__TASK ITEM__: Copy the lines of the records exactly as they appear, from the line with "rustig ontbijten |" up to and including the line with "doi: 10.62829/.". Leave the pictures out of your answer.

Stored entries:
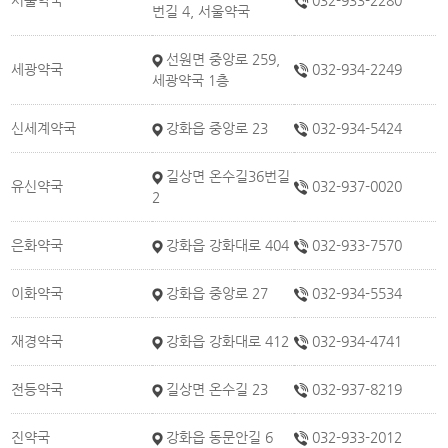
서울약국
032-933-2280
번길 4, 서울약국
선원면 중앙로 259,
세광약국
032-934-2249
세광약국 1층
신세계약국
강화읍 중앙로 23
032-934-5424
길상면 온수길36번길
유신약국
032-937-0020
2
은화약국
강화읍 강화대로 404
032-933-7570
이화약국
강화읍 중앙로 27
032-934-5534
재경약국
강화읍 강화대로 412
032-934-4741
전등약국
길상면 온수길 23
032-937-8219
진약국
강화읍 동문안길 6
032-933-2012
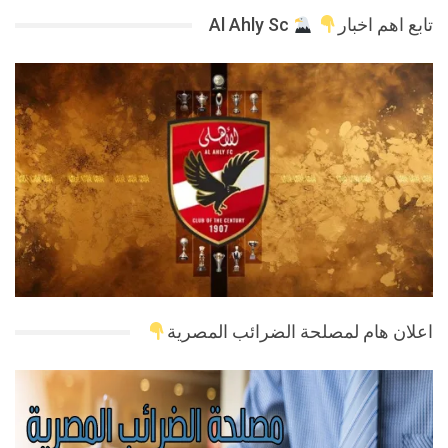
تابع اهم اخبار
Al Ahly Sc
اعلان هام لمصلحة الضرائب المصرية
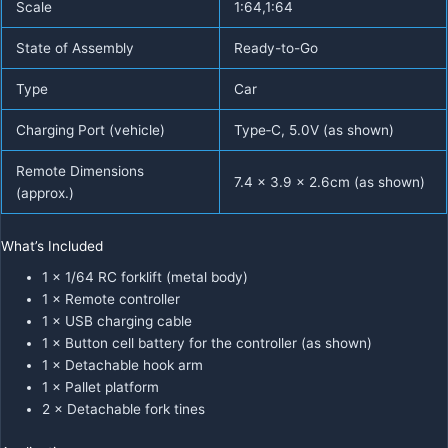
Scale
1:64,1:64
State of Assembly
Ready-to-Go
Type
Car
Charging Port (vehicle)
Type‑C, 5.0V (as shown)
Remote Dimensions
7.4 x 3.9 x 2.6cm (as shown)
(approx.)
What’s Included
1 × 1/64 RC forklift (metal body)
1 × Remote controller
1 × USB charging cable
1 × Button cell battery for the controller (as shown)
1 × Detachable hook arm
1 × Pallet platform
2 × Detachable fork tines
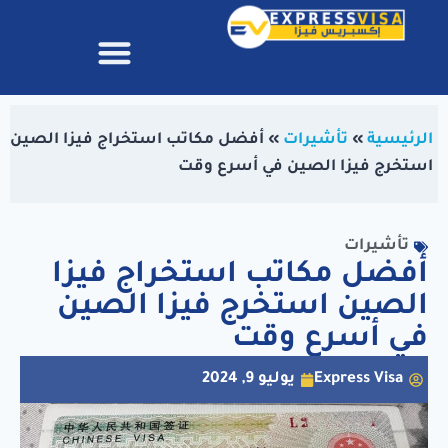
الرئيسية
»
تأشيرات
»
أفضل مكاتب استخراج فيزا الصين
استخرج فيزا الصين في أسرع وقت
تأشيرات
أفضل مكاتب استخراج فيزا
الصين استخرج فيزا الصين
في أسرع وقت
Express Visa
يوليو 9, 2024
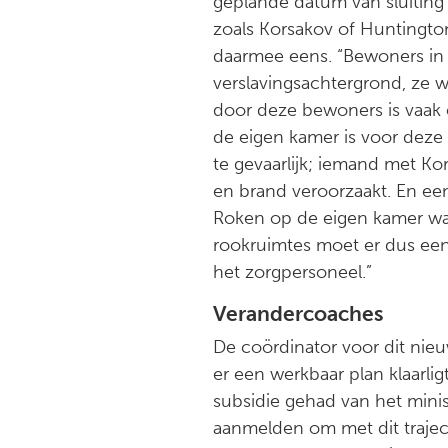
geplande datum van sluiting 
zoals Korsakov of Huntington,
daarmee eens. “Bewoners in
verslavingsachtergrond, ze wo
door deze bewoners is vaak 
de eigen kamer is voor deze 
te gevaarlijk; iemand met Kors
en brand veroorzaakt. En ee
Roken op de eigen kamer was
rookruimtes moet er dus ee
het zorgpersoneel.”
Verandercoaches
De coördinator voor dit nieu
er een werkbaar plan klaarli
subsidie gehad van het minis
aanmelden om met dit traje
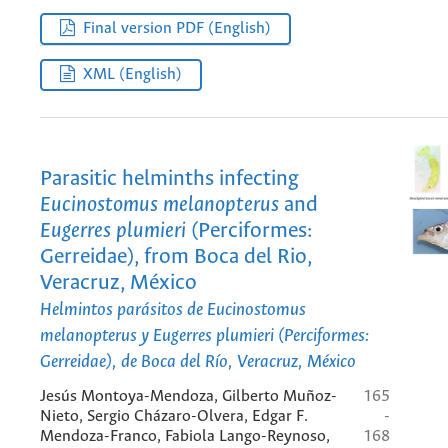
Final version PDF (English)
XML (English)
Parasitic helminths infecting
Eucinostomus melanopterus
and
Eugerres plumieri
(Perciformes:
Gerreidae), from Boca del Rio,
Veracruz, México
Helmintos parásitos de
Eucinostomus
melanopterus
y
Eugerres plumieri
(Perciformes:
Gerreidae), de Boca del Río, Veracruz, México
Jesús Montoya-Mendoza, Gilberto Muñoz-
165
Nieto, Sergio Cházaro-Olvera, Edgar F.
-
Mendoza-Franco, Fabiola Lango-Reynoso,
168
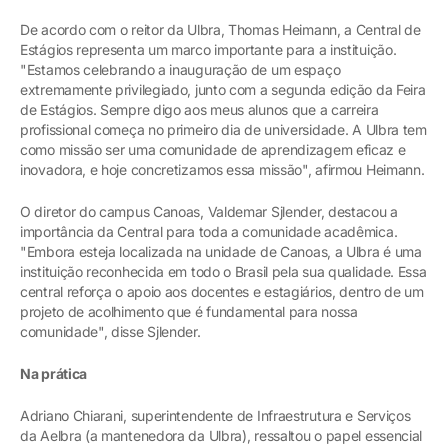
De acordo com o reitor da Ulbra, Thomas Heimann, a Central de
Estágios representa um marco importante para a instituição.
"Estamos celebrando a inauguração de um espaço
extremamente privilegiado, junto com a segunda edição da Feira
de Estágios. Sempre digo aos meus alunos que a carreira
profissional começa no primeiro dia de universidade. A Ulbra tem
como missão ser uma comunidade de aprendizagem eficaz e
inovadora, e hoje concretizamos essa missão", afirmou Heimann.
O diretor do campus Canoas, Valdemar Sjlender, destacou a
importância da Central para toda a comunidade acadêmica.
"Embora esteja localizada na unidade de Canoas, a Ulbra é uma
instituição reconhecida em todo o Brasil pela sua qualidade. Essa
central reforça o apoio aos docentes e estagiários, dentro de um
projeto de acolhimento que é fundamental para nossa
comunidade", disse Sjlender.
Na prática
Adriano Chiarani, superintendente de Infraestrutura e Serviços
da Aelbra (a mantenedora da Ulbra), ressaltou o papel essencial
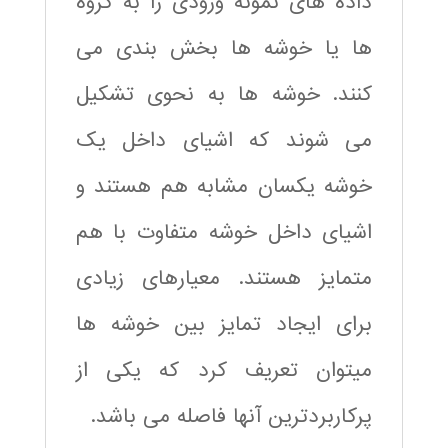
داده های نمونه ورودی را به گروه
ها یا خوشه ها بخش بندی می
کنند. خوشه ها به نحوی تشکیل
می شوند که اشیای داخل یک
خوشه یکسان مشابه هم هستند و
اشیای داخل خوشه متفاوت با هم
متمایز هستند. معیارهای زیادی
برای ایجاد تمایز بین خوشه ها
میتوان تعریف کرد که یکی از
پرکاربردترین آنها فاصله می باشد.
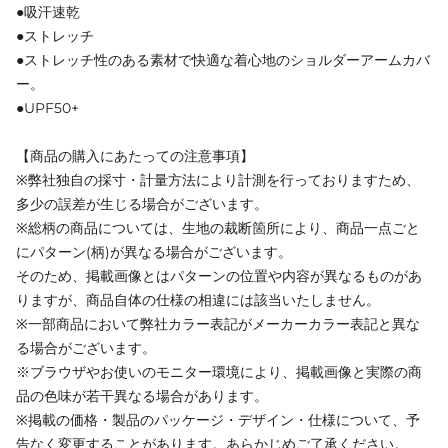
●吸汗速乾
●ストレッチ
●ストレッチ性のある素材で快適な着心地のショルダーアームカバ
ー。
●UPF50+
【商品の購入にあたっての注意事項】
※弊社独自の採寸・計量方法により計測を行っておりますため、
多少の誤差が生じる場合がございます。
※総柄の商品については、生地の裁断箇所により、商品一点ごと
にパターン(柄)が異なる場合がございます。
そのため、掲載画像とはパターンの位置や内容が異なるものがあ
りますが、商品自体の仕様の相違には該当いたしません。
※一部商品において弊社カラー表記がメーカーカラー表記と異な
る場合がございます。
※ブラウザやお使いのモニター環境により、掲載画像と実際の商
品の色味が若干異なる場合があります。
※掲載の価格・製品のパッケージ・デザイン・仕様について、予
告なく変更することがあります。あらかじめご了承ください。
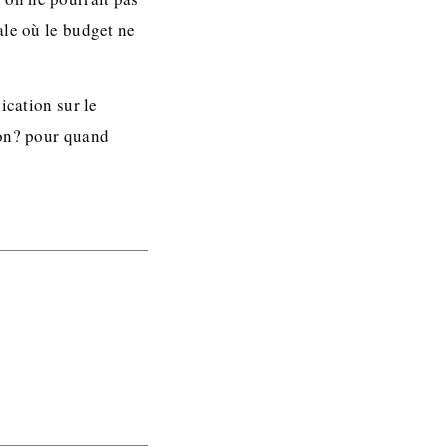
ale où le budget ne
ication sur le
ion? pour quand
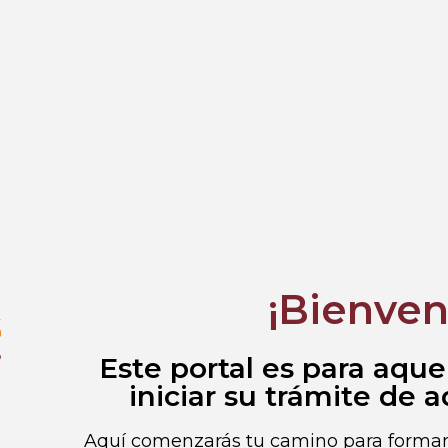
¡Bienven
Este portal es para aque
iniciar su trámite de 
Aquí comenzarás tu camino para formar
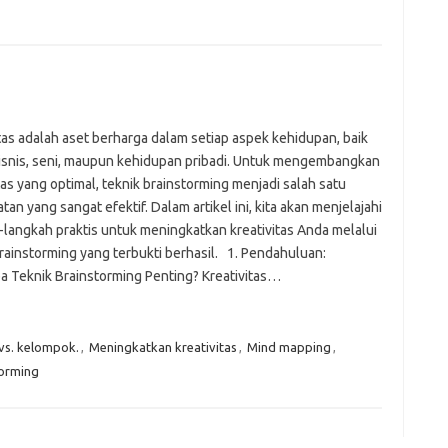
fi
g
h
ho
h
ic
im
tas adalah aset berharga dalam setiap aspek kehidupan, baik
ja
isnis, seni, maupun kehidupan pribadi. Untuk mengembangkan
fo
tas yang optimal, teknik brainstorming menjadi salah satu
fo
fo
an yang sangat efektif. Dalam artikel ini, kita akan menjelajahi
fo
-langkah praktis untuk meningkatkan kreativitas Anda melalui
fo
rainstorming yang terbukti berhasil. 1. Pendahuluan:
eg
 Teknik Brainstorming Penting? Kreativitas…
fo
ga
h
h
 vs. kelompok.
,
Meningkatkan kreativitas
,
Mind mapping
,
i
torming
il
ji
jl
j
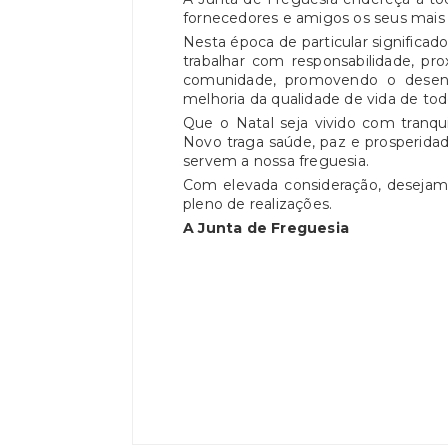
fornecedores e amigos os seus mais 
Nesta época de particular significa
trabalhar com responsabilidade, pr
comunidade, promovendo o desenv
melhoria da qualidade de vida de tod
Que o Natal seja vivido com tranqui
Novo traga saúde, paz e prosperidade
servem a nossa freguesia.
Com elevada consideração, desejam
pleno de realizações.
A Junta de Freguesia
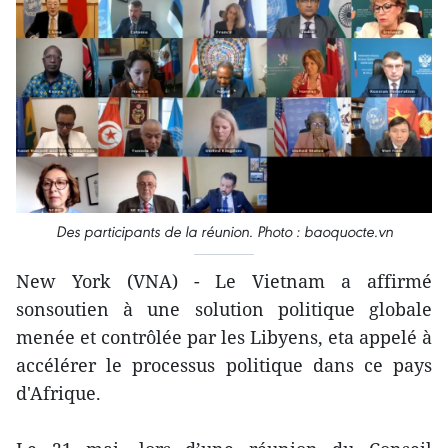
Des participants de la réunion. Photo : baoquocte.vn
New York (VNA) - Le Vietnam a affirmé
sonsoutien à une solution politique globale
menée et contrôlée par les Libyens, eta appelé à
accélérer le processus politique dans ce pays
d'Afrique.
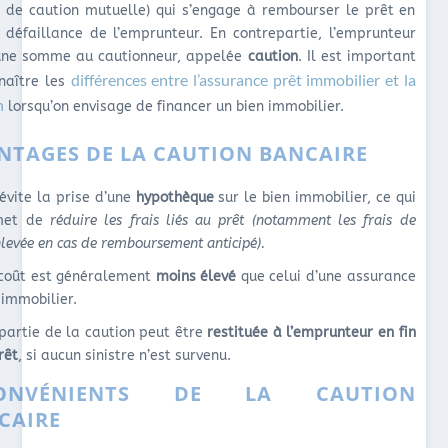
é de caution mutuelle) qui s’engage à rembourser le prêt en
 défaillance de l’emprunteur. En contrepartie, l’emprunteur
une somme au cautionneur, appelée
caution
. Il est important
différences entre l’assurance prêt immobilier et la
naître les
n
lorsqu’on envisage de financer un bien immobilier.
NTAGES DE LA CAUTION BANCAIRE
 évite la prise d’une
hypothèque
sur le bien immobilier, ce qui
met de
réduire les frais liés au prêt (notamment les frais de
levée en cas de remboursement anticipé).
coût est généralement
moins élevé
que celui d’une assurance
 immobilier.
partie de la caution peut être
restituée à l’emprunteur en fin
rêt
, si aucun sinistre n’est survenu.
CONVÉNIENTS DE LA CAUTION
CAIRE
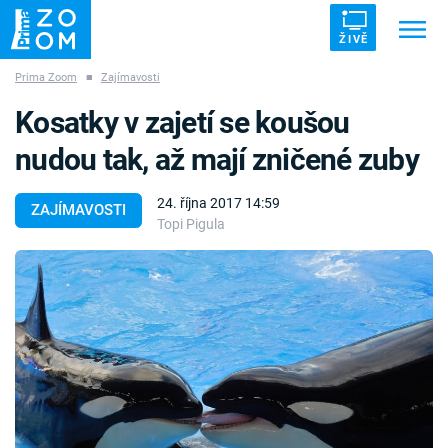
ŽIVĚ
Prima Zoom
■
Zajímavosti
Trendy:
ZRÁDCI
UFO
DRUHÁ SVĚTOVÁ VÁLKA
Kosatky v zajetí se koušou
ZÁHADY
VETŘELCI DÁVNOVĚKU
nudou tak, až mají zničené zuby
24. října 2017 14:59
ZAJÍMAVOSTI
Topi Pigula
Témata
Témata
Pořady
TV Program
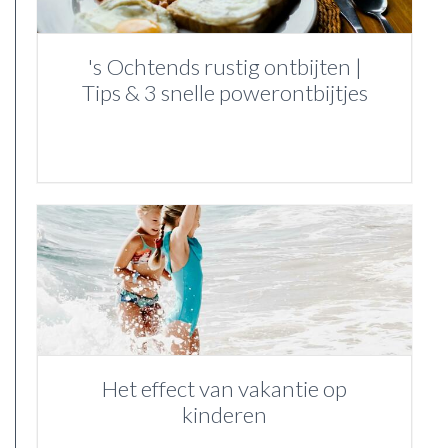
's Ochtends rustig ontbijten |
Tips & 3 snelle powerontbijtjes
Het effect van vakantie op
kinderen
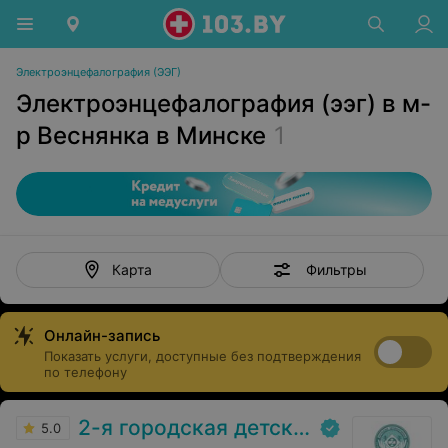
Электроэнцефалография (ЭЭГ)
Электроэнцефалография (ээг) в м-
р Веснянка в Минске
1
Фильтры
Карта
Онлайн-запись
Показать услуги, доступные без подтверждения
по телефону
2-я городская детская клиническая больница
5.0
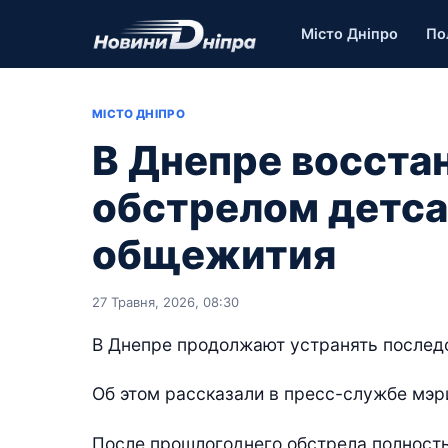
Місто Дніпро
По
МІСТО ДНІПРО
В Днепре восст
обстрелом детса
общежития
27 Травня, 2026, 08:30
В Днепре продолжают устранять последс
Об этом рассказали в пресс-службе мэр
После прошлогоднего обстрела полност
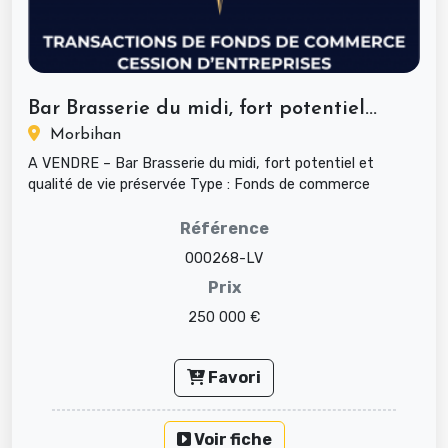
Bar Brasserie du midi, fort potentiel...
Morbihan
A VENDRE – Bar Brasserie du midi, fort potentiel et
qualité de vie préservée Type : Fonds de commerce
Secteur d’activité : Ba...
Référence
000268-LV
Prix
250 000 €
Favori
Voir fiche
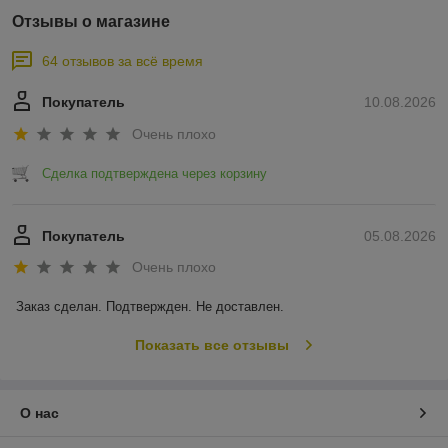
Отзывы о магазине
64 отзывов за всё время
Покупатель
10.08.2026
Очень плохо
Сделка подтверждена через корзину
Покупатель
05.08.2026
Очень плохо
Заказ сделан. Подтвержден. Не доставлен.
Показать все отзывы
О нас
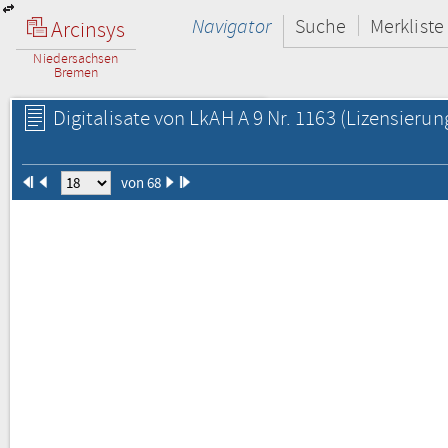
Navigator
Suche
Merkliste
Arcinsys
Niedersachsen
Bremen
Digitalisate von LkAH A 9 Nr. 1163
(Lizensierun
von 68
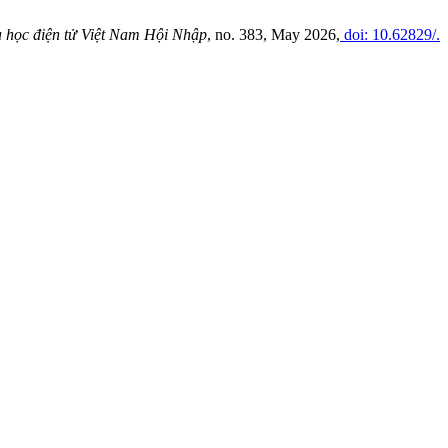
 học điện tử Việt Nam Hội Nhập
, no. 383, May 2026,
doi: 10.62829/.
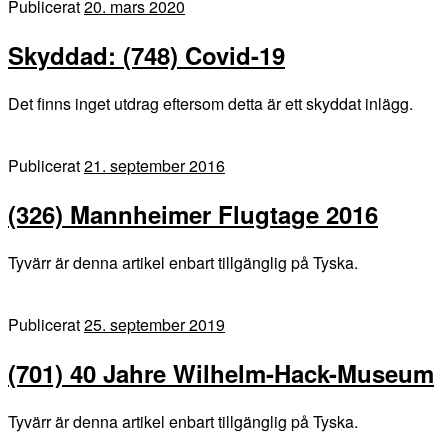
Publicerat
20. mars 2020
Skyddad: (748) Covid-19
Det finns inget utdrag eftersom detta är ett skyddat inlägg.
Publicerat
21. september 2016
(326) Mannheimer Flugtage 2016
Tyvärr är denna artikel enbart tillgänglig på Tyska.
Publicerat
25. september 2019
(701) 40 Jahre Wilhelm-Hack-Museum
Tyvärr är denna artikel enbart tillgänglig på Tyska.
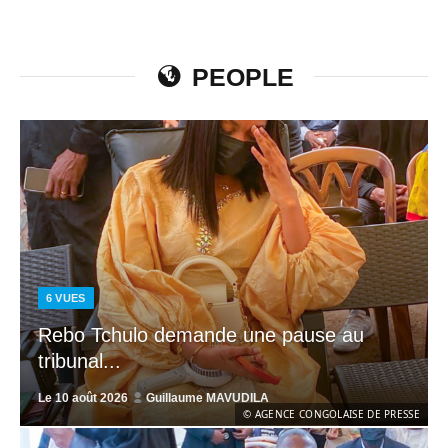
PEOPLE
6
VUES
Rebo Tchulo demande une pause au
tribunal...
Le
10 août 2026
Guillaume MAVUDILA
© AGENCE CONGOLAISE DE PRESSE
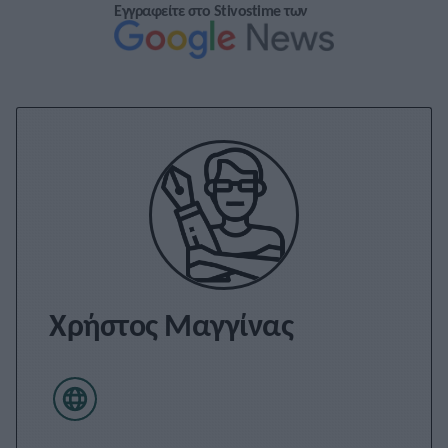
Εγγραφείτε στο Stivostime των
Χρήστος Μαγγίνας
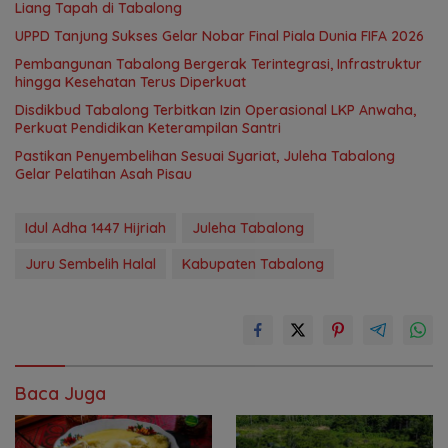
Liang Tapah di Tabalong
UPPD Tanjung Sukses Gelar Nobar Final Piala Dunia FIFA 2026
Pembangunan Tabalong Bergerak Terintegrasi, Infrastruktur
hingga Kesehatan Terus Diperkuat
Disdikbud Tabalong Terbitkan Izin Operasional LKP Anwaha,
Perkuat Pendidikan Keterampilan Santri
Pastikan Penyembelihan Sesuai Syariat, Juleha Tabalong
Gelar Pelatihan Asah Pisau
Idul Adha 1447 Hijriah
Juleha Tabalong
Juru Sembelih Halal
Kabupaten Tabalong
Baca Juga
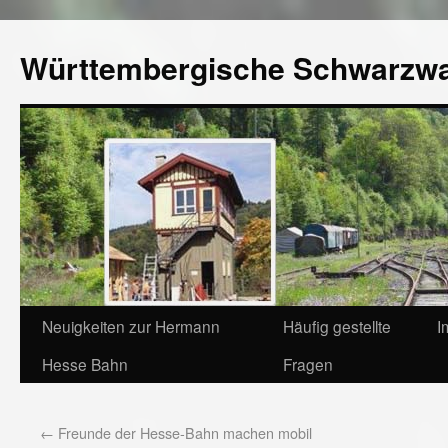
Württembergische Schwarzw
Neuigkeiten zur Hermann
Häufig gestellte
I
Hesse Bahn
Fragen
←
Freunde der Hesse-Bahn machen mobil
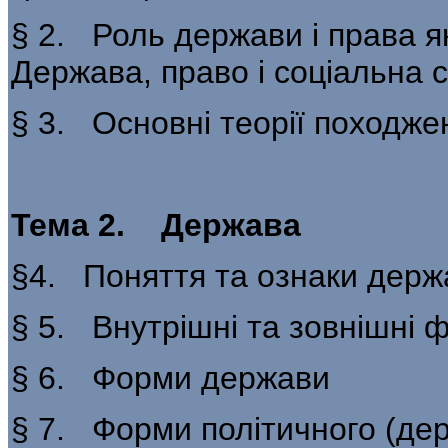
§ 2. Роль держави і права як
Держава, право і соціальна 
§ 3. Основні теорії походжен
Тема 2. Держава
§4. Поняття та ознаки держ
§ 5. Внутрішні та зовнішні 
§ 6. Форми держави
§ 7. Форми політичного (де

__RESPONSE__:
's Ochtends rustig ontbijten |
Tips & 3 snelle powerontbijtjes
Het effect van vakantie op
kinderen
Электроэнцефалография (ЭЭГ)
Электроэнцефалография (ээг) в м-
р Веснянка в Минске
1
Фильтры
Карта
Онлайн-запись
Показать услуги, доступные без подтверждения
по телефону
2-я городская детская клиническая больница
5.0
Місто Дніпро
По
МІСТО ДНІПРО
В Днепре восст
обстрелом детса
общежития
27 Травня, 2026, 08:30
В Днепре продолжают устранять последс
Об этом рассказали в пресс-службе мэр
После прошлогоднего обстрела полност
Bar Brasserie du midi, fort potentiel...
Morbihan
A VENDRE – Bar Brasserie du midi, fort potentiel et
qualité de vie préservée Type : Fonds de commerce
Secteur d’activité : Ba...
Référence
000268-LV
Prix
250 000 €
Favori
Voir fiche
Отзывы о магазине
64 отзывов за всё время
Покупатель
10.08.2026
Очень плохо
Сделка подтверждена через корзину
Покупатель
05.08.2026
Очень плохо
Заказ сделан. Подтвержден. Не доставлен.
Показать все отзывы
О нас
Navigator
Suche
Merkliste
Arcinsys
Niedersachsen
Bremen
Digitalisate von LkAH A 9 Nr. 1163
(Lizensierun
von 68
 học điện tử Việt Nam Hội Nhập
, no. 383, May 2026,
doi: 10.62829/.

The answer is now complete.